Ich habe noch zwei weitere Strategien ausprobiert. Eine war die Opferkerzen-Strategie. Gelingt es, alle Opferkerzen zu platzieren, spült dies 55 Punkte auf das Konto. Doch dabei geraten zum einen die Yak-Plättchen ins Hintertreffen (-18 Punkte) und man ist langsamer unterwegs (2-20 Minuspunkte).
Die Tierkarten-Strategie war der nächste Versuch. Dies erfordert zum einen die passenden Ressourcen, zum anderen auch einen suboptimalen Weg, den man einschlagen muss. Kostet also wertvolle Ressourcen und Zeit. Bringt aber auch viele Punkte, da der Wert einer Tierkarte ja immer aus der Differenz aus Spielerin mit maximaler Anzahl Tierkarten und Spielerin mit minimaler Anzahl Tierkarten berechnet wird. Könnte sich also lohnen. Dem entgegen stehen aber wieder die Yak-Plättchen und die nicht platzierten Opferkerzen. Dennoch hat mir diese Strategie zusammen mit dem Erreichen von Kathmandu und dem Erfüllen von mind. 5 Yak-Plättchen am besten gefallen.
Ich bin also der Meinung, dass es keine Strategie gibt, bei der man sich nur auf ein Element fixieren kann. Das Geheimnis bei Kathmandu liegt viel mehr in einer gesunden Mischung aus allem. Diese Mischung wird allerdings durch das Tun der Mitspielenden beeinflusst und durch die Möglichkeiten, die einem die Würfel als Glückselement bieten. Wenn man dann noch im Spiel rechtzeitig erkennt, welche Minuspunkte man höchstwahrscheinlich bekommt, kann man versuchen, diese auszugleichen. Bei all den Überlegungen können zudem auch die Ausrüstungskarten (Aktionskarten) helfen. Liegen die „richtigen“ aus und kann man sich diese in seinem Zug auch sichern, bringen sie schon hilfreiche Vorteile und Effekte für die gewählte Strategie mit sich.
Auch die Anordnung der Spielpläne spielt eine entscheidende Rolle bei der taktischen Überlegung. Welcher Weg ist kurz, welcher Abstecher lohnt sich und was macht das Wetter? Weitere Überlegungen sind also nötig, will man erfolgreich sein.
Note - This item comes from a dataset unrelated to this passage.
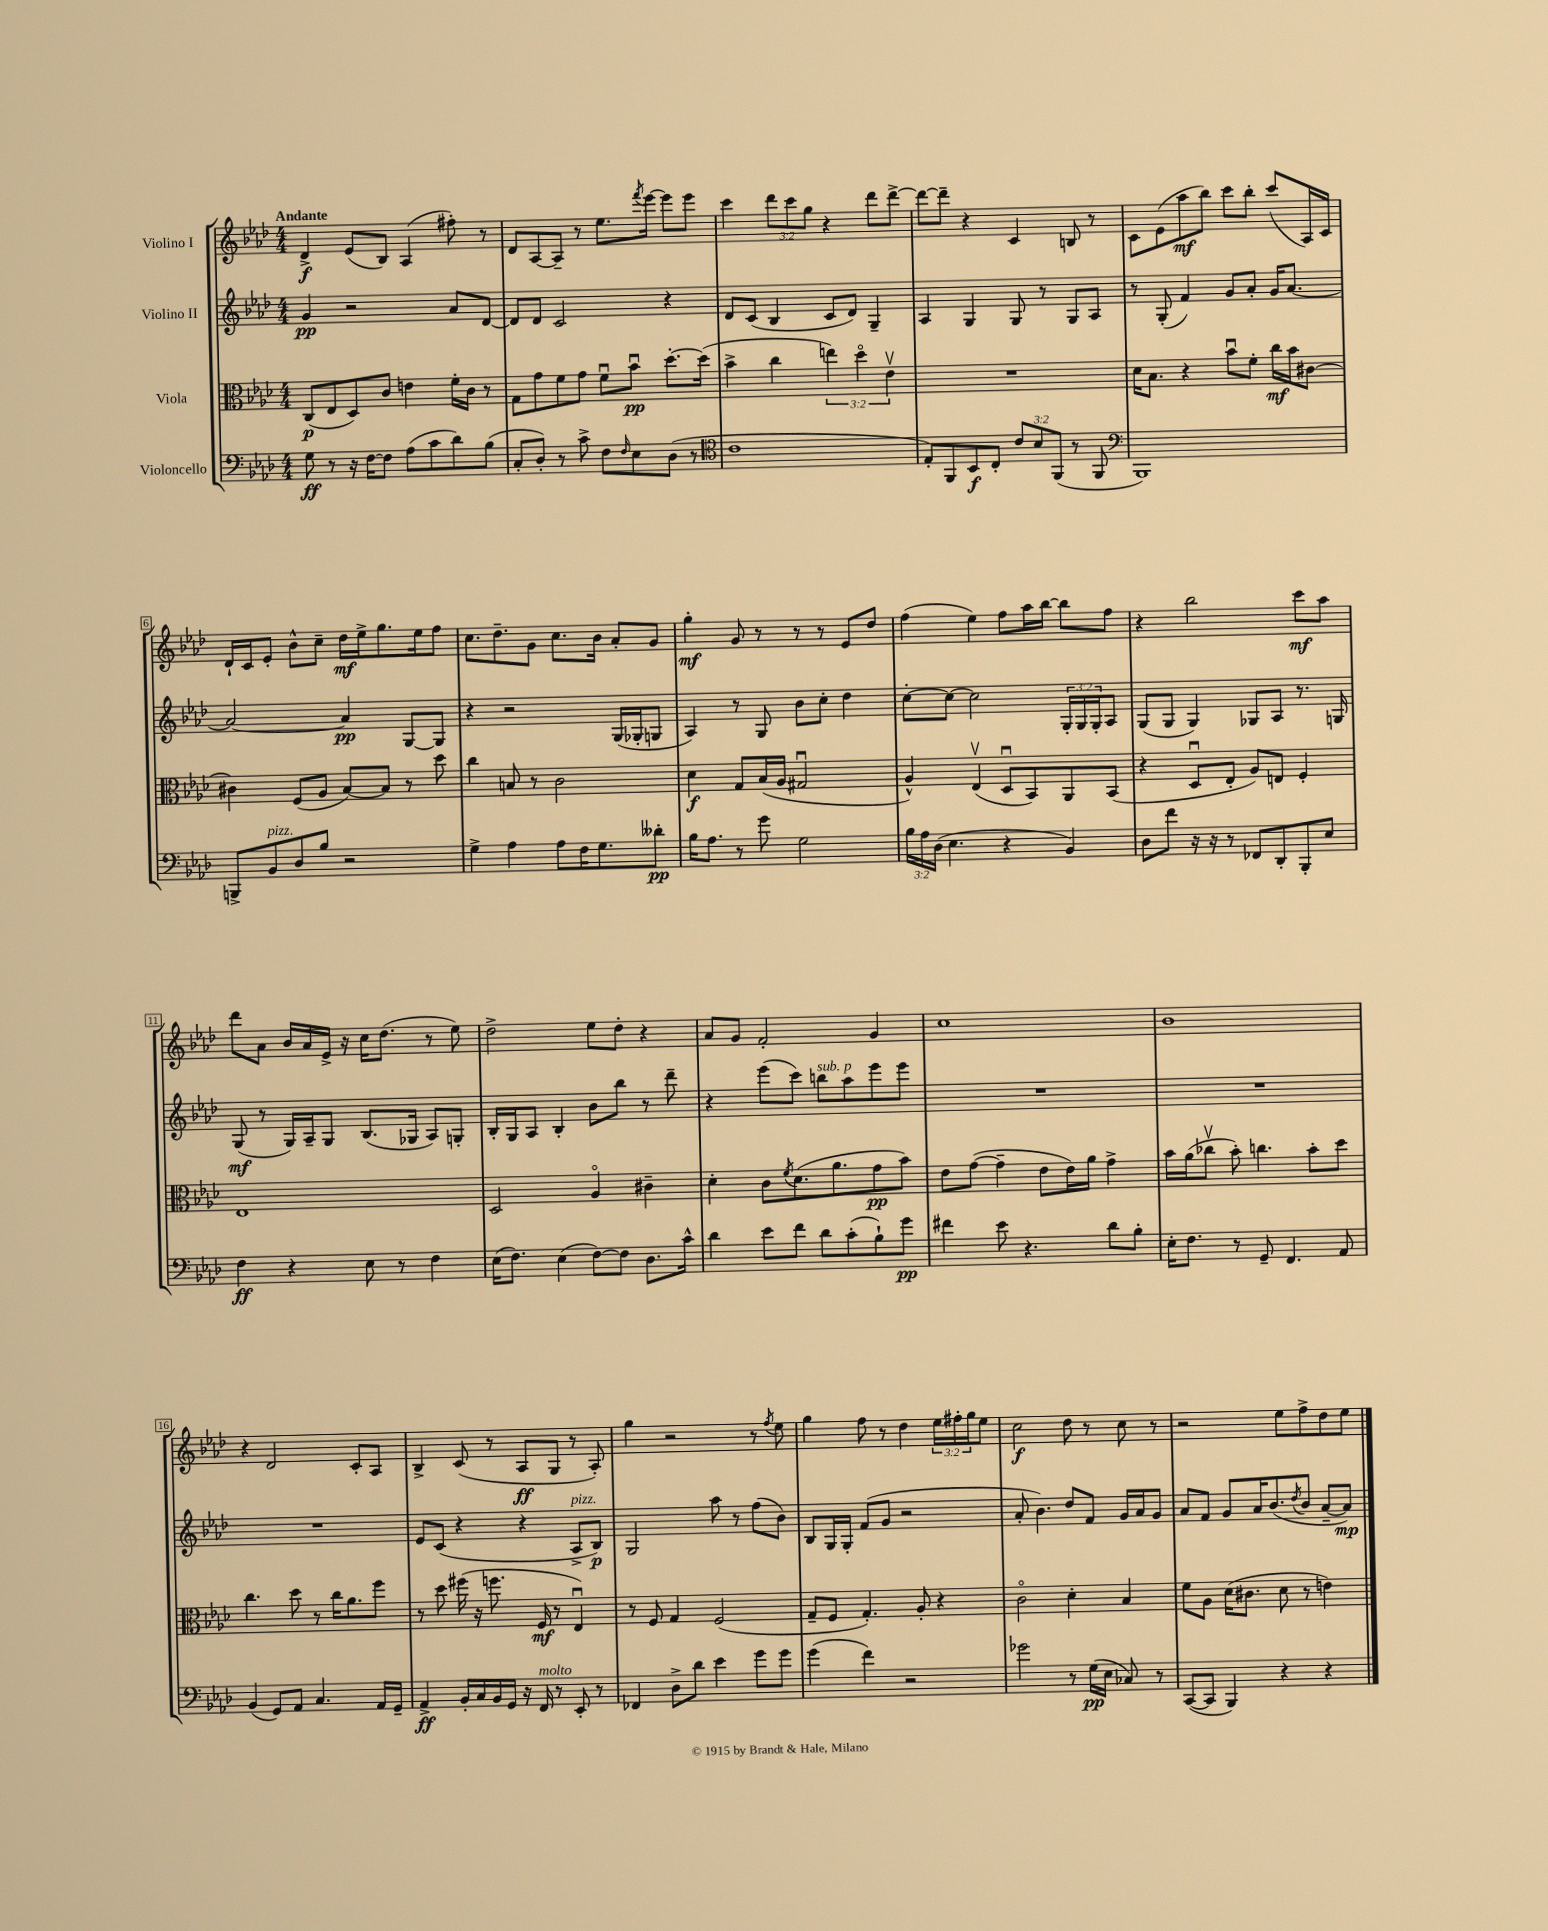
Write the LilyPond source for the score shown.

Aber egal, wie man es betrachtet: Die Lösung ist meist die gute Mischung. Rund 5-7 Opferkerzen, 7 von 10 Yak-Plättchen, 5-6 Warenplättchen, 5 Tierkarten, 2–3 komplette Landkarten und recht nah dran an Kathmandu. Das wäre eine gute Mischung, die zum Erfolg führen kann. Allerdings sollte man dabei auch immer seine Mitreisenden im Auge behalten.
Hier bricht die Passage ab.